After that's submitted, you typically receive promotional materials for social media. Here's a sample of what I received:
They often provide text sample as well for inspiration for social posts. Here are two examples:
I’m excited to announce that I will be speaking at ATD SELL, taking place October 12-13. Join me in Las Vegas for this leading sales enablement conference that brings together practitioners from around the industry. Register before July 30 and receive 10% off! Register here: https://content.td.org/r/98234
Join me at the ATD SELL Conference in Las Vegas! I will be speaking at this event alongside many thought leaders in the sales enablement industry. You receive 10% off during the ATD Summer Sale through July 30. Register here: https://content.td.org/r/98234
In August, the Digital Toolkit session summary was due. This includes key takeaways from your presentation, links to resources and actionable advice to implement those takeaways in participants companies after they return from the conference.
In September, my presentation content/slides were due. And then came October... if I'm honest - this is when "ATD SELL" was the top line item on my to-do list but was the thing I procrastinated the most. Candidly the day job is always busy, I was dealing with personal loss, I had four new hires start, you name it - everything else was taking priority over properly preparing. Luckily, my company offers a monthly "Refresh Day" and it landed the Friday before the conference - so that's when the talk track really started taking shape.
I like to practice by repetition. I drafted what could almost be a movie script, read through it multiple times out loud and then recorded myself presenting. I listened back to that recording and altered the "script" based on ideas for clarity, transitions or opportunities for storytelling. I then listened to the recording on my commute, on the plane, as I relaxed - etc. It started to absorb into my memory.
So I got to Vegas on a red eye at the crack of dawn Monday morning.
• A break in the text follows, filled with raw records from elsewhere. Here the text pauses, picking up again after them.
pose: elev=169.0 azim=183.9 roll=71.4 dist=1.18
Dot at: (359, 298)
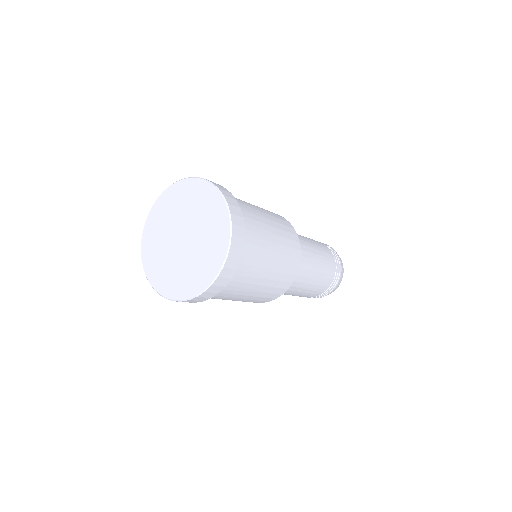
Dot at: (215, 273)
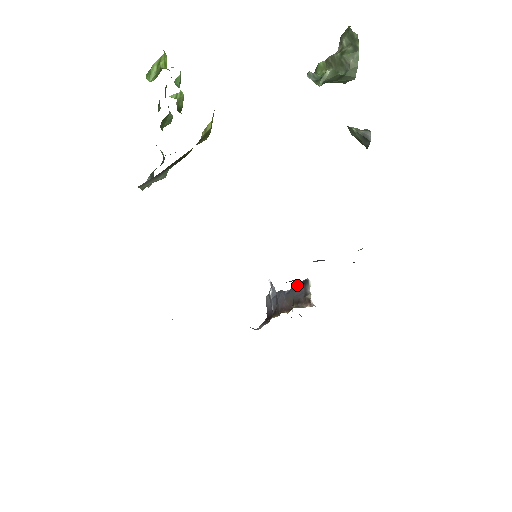
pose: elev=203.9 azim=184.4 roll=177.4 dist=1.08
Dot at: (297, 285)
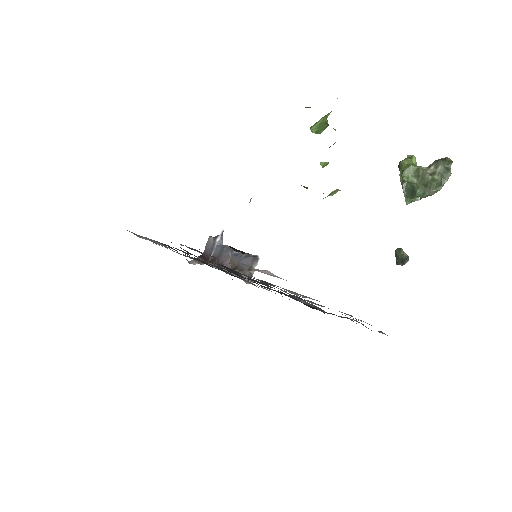
Dot at: (247, 254)
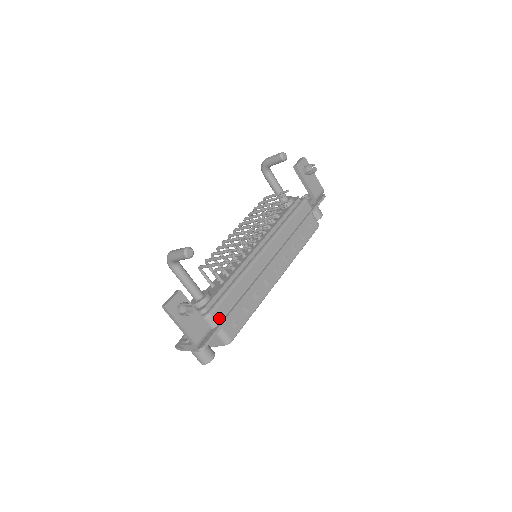
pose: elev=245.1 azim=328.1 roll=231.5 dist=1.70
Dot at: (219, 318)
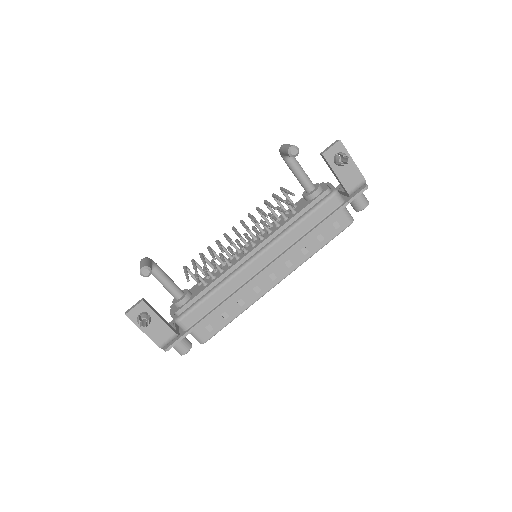
Dot at: (189, 323)
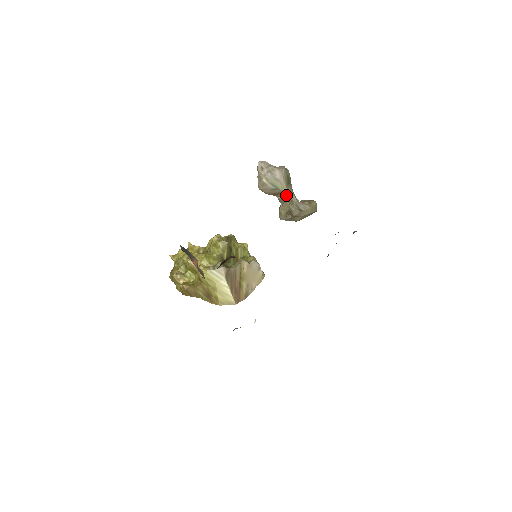
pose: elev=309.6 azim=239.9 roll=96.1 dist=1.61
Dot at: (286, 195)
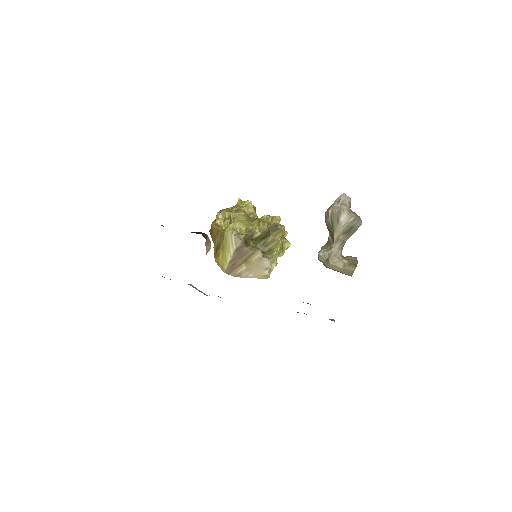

I pulled a diva card with the reception who tried to tell me I couldn't check in until 4pm and entered my room around 9AM. 💁🏻♀️
My representative at ATD SELL knew about some of my recent personal loss and offered their conference stipend for an all-expense paid spa day while they were setting up. Literally nothing could have been better. I leveraged the relaxation lounge for tea and reading, used the hot and cold plunge pools for improved circulation, had a 75 minute deep tissue massage, showered with top spa amenities and lived in a robe using their hot tools to get ready for dinner with other speakers later that night. (Seriously, THANK YOU, ATD!)
Morning of - I was the first participant to check in at the conference. And for those who know me, this is no surprise - I'm early everywhere. But I wanted to scope out the space and get a sense of how I could block my presentation for optimal audience engagement.
I got to watch multiple presentations from the day and I'll share my key takeaways in a future post. It was a mix of sales training/technology vendors and enablement practioners. A bonus of being a practitioner presenter at an enablement conference is that that I could literally speak about the topic for hours.
I got mic'd up, tested the tech and I wish I could tell you more about how my presentation went - but I sort of blacked out in auto-pilot mode as I do at many live speaking engagements. (What, just me?! 🤷🏻♀️) Unfortunately the session was not recorded - so I plan to record a virtual version of it soon and will likely alter this post to include a link once its ready!
After the presentation, I had many conference participants come up and kindly introduce themselves, congratulate me and ask questions for further discussion. We had sponsored happy hours and dinners later that night where we were able to socialize and network and really build deeper connection with the attendees. I'll share a future post on benefits of attending these types of events but - spoiler alert - the people are incredible and those connections are so helpful for brainstorming, problem solving and just being incredible sounding boards as they have similar experiences to share based on their journey.
If you get the opportunity to speak at an industry event, I 100% recommend you jump at the opportunity to challenge yourself in a new way and give back to a community that craves best practices.